The following post appears courtesy of the Civil Rights Division
This June, the Justice Department’s Civil Rights Division commemorates the 40th anniversary of Title IX of the Educational Amendments of 1972, which prohibits discrimination on the basis of sex in education programs and activities offered by recipients of federal financial assistance. Yesterday, the Division released a report highlighting its enforcement of Title IX and its other work to combat sex discrimination in education over the past forty years.
The Civil Rights Division helps enforce Title IX by:
•Coordinating enforcement of Title IX across federal agencies;
•Enforcing Title IV of the Civil Rights Act of 1964, which prohibits discrimination on the basis of sex and other characteristics in public schools, colleges and universities; and
•Engaging in a variety of outreach and policy efforts to stop sex-based discrimination.
The division uses a full range of tools to accomplish these goals, including conducting investigations, filing amicus briefs, participating in lawsuits and negotiating consent decrees and other settlements. This milestone anniversary provides an opportunity for the division to reflect on its enforcement of federal civil rights laws that prohibit sex-based discrimination and to reaffirm its continuing commitment to addressing this discrimination in a wide range of educational contexts.
Yesterday, Thomas E. Perez, Assistant Attorney General joined Senior Advisor to the President Valerie Jarrett as well as the Secretary of the Department of Education Arne Duncan in a panel discussion hosted by the White House Council on Women and Girls to celebrate the anniversary of Title IX. Other speakers at the White House event included. At the event, Assistant Attorney General Perez said:
It’s about saying to people … the pathways of opportunity for everyone are going to be open, and it’s up to you to seize those opportunities.
Despite the gains achieved in the last 40 years, inequalities in education persist. The division remains committed to pursuing the goal of equality in education through vigorous enforcement of Title IX and other federal civil rights laws that prohibit discrimination.

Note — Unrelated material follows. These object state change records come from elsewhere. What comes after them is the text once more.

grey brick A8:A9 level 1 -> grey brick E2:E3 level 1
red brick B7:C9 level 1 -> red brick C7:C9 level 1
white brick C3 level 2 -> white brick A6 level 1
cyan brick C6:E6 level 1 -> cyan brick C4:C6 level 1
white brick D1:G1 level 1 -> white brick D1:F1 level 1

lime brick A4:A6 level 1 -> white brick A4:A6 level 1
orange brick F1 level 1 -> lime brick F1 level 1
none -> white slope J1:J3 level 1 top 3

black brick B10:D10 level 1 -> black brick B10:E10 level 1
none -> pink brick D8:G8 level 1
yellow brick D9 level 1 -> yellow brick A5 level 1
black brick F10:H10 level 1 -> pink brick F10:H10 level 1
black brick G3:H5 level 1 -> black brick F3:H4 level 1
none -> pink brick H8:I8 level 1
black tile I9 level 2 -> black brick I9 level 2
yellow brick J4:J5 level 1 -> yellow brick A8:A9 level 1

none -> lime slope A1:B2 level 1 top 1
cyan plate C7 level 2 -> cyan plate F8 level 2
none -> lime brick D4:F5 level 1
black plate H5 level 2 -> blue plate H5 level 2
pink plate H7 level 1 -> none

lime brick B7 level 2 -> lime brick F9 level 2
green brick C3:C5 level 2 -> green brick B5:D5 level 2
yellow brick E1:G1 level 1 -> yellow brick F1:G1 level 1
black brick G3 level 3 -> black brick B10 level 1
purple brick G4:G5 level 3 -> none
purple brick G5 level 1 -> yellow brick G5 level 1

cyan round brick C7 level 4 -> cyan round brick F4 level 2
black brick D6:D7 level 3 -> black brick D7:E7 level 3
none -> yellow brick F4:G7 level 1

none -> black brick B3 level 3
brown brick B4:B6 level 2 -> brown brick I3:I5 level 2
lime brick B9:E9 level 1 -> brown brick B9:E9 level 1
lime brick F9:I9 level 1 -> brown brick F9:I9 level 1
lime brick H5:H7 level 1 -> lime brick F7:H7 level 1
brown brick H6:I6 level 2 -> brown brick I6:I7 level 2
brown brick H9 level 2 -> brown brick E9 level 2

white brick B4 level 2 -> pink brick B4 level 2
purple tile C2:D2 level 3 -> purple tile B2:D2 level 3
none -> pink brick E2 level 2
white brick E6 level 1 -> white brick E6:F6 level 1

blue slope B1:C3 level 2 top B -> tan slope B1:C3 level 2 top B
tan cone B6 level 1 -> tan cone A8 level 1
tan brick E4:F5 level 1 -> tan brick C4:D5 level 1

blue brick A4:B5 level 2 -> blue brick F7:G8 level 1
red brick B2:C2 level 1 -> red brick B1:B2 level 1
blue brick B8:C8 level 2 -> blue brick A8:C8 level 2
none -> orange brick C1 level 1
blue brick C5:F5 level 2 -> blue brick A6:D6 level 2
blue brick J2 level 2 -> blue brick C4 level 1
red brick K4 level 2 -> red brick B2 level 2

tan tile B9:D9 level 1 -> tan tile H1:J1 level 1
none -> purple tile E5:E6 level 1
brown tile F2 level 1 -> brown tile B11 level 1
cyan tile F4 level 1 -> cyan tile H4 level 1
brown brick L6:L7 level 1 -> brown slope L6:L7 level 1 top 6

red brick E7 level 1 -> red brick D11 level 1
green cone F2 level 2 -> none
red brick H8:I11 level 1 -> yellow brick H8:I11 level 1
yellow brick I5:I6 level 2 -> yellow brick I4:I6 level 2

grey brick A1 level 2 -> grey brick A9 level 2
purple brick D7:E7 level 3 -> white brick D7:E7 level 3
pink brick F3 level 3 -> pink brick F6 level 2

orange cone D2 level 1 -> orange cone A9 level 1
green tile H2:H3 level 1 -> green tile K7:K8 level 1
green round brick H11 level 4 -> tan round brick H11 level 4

Preventing and addressing sexual harassment and sexual violence is one critical area in which the department helps to ensure safe school environments where all students can learn. The division has successfully intervened in lawsuits challenging the sexual harassment of students by other students and school personnel and the failure of schools to promptly and adequately respond. These cases have resulted in consent decrees that require school districts to develop and fully implement more effective sexual harassment policies and provide comprehensive training for students and staff.
Efforts to address these issues at the postsecondary level are also imperative. The division recently announced a Title IX compliance review and Title IV investigation of the University of Montana’s handling of allegations of sexual harassment and assault. The division is working collaboratively with OCR to conduct its review and ensure that the University of Montana is responding swiftly and effectively to allegations of sexual assault and harassment of its students. The division also simultaneously launched an investigation of the university’s campus police, the local police and the local prosecutor’s office to determine whether gender discrimination affected the prevention, investigation or prosecution of sexual assaults by those offices. By using its broad statutory authority within the division and collaborating across federal agencies, the division is using every available tool to combat discrimination and violence against women.
Cases involving peer-on-peer harassment based on gender stereotypes also constitute an active area of the division’s Title IX and Title IV enforcement efforts. The division has filed amicus briefs and negotiated settlements in several cases involving the physical, verbal and sexual harassment of students who do not conform to gender stereotypes – i.e., stereotypical notions about how boys and girls are “supposed” to dress, act and talk.
Most recently, the division, in conjunction with OCR, conducted an extensive investigation into sex-based harassment in the Anoka-Hennepin, Minn., School District’s middle and high schools after receiving a complaint alleging peer harassment based on sex, including harassment based on gender stereotypes. The joint investigation found that students in the district’s middle and high schools were subject to derogatory language, threats and physical assaults because of their nonconformity to gender stereotypes. The division and six student plaintiffs achieved a consent decree in which the district agreed to develop and implement a comprehensive plan for preventing and addressing student-on-student sex-based harassment. Engaging in enforcement of Title IX and Title IV to prevent gender discrimination, including in cases in which male students are the subject of sex-based harassment, furthers the enormous impact these statutes have had and can have in creating safe, discrimination-free educational environments.
Title IX also has played a groundbreaking role in increasing opportunities for female athletes in schools and post-secondary institutions. The division has filed amicus briefs in a range of cases to ensure that female athletes have facilities and competition schedules equivalent to those of their male peers and that they have equal opportunities to participate in high school and intercollegiate competition. For example, the division intervened in a lawsuit to successfully challenge a South Dakota policy requiring female high school athletes to play certain sports in disadvantageous seasons, which, among other things, negatively impacted their participation in interstate competition. Equal access to school athletics is an essential element of a nondiscriminatory educational environment, and the division continues to make significant contributions to ensuring that these opportunities are available regardless of sex.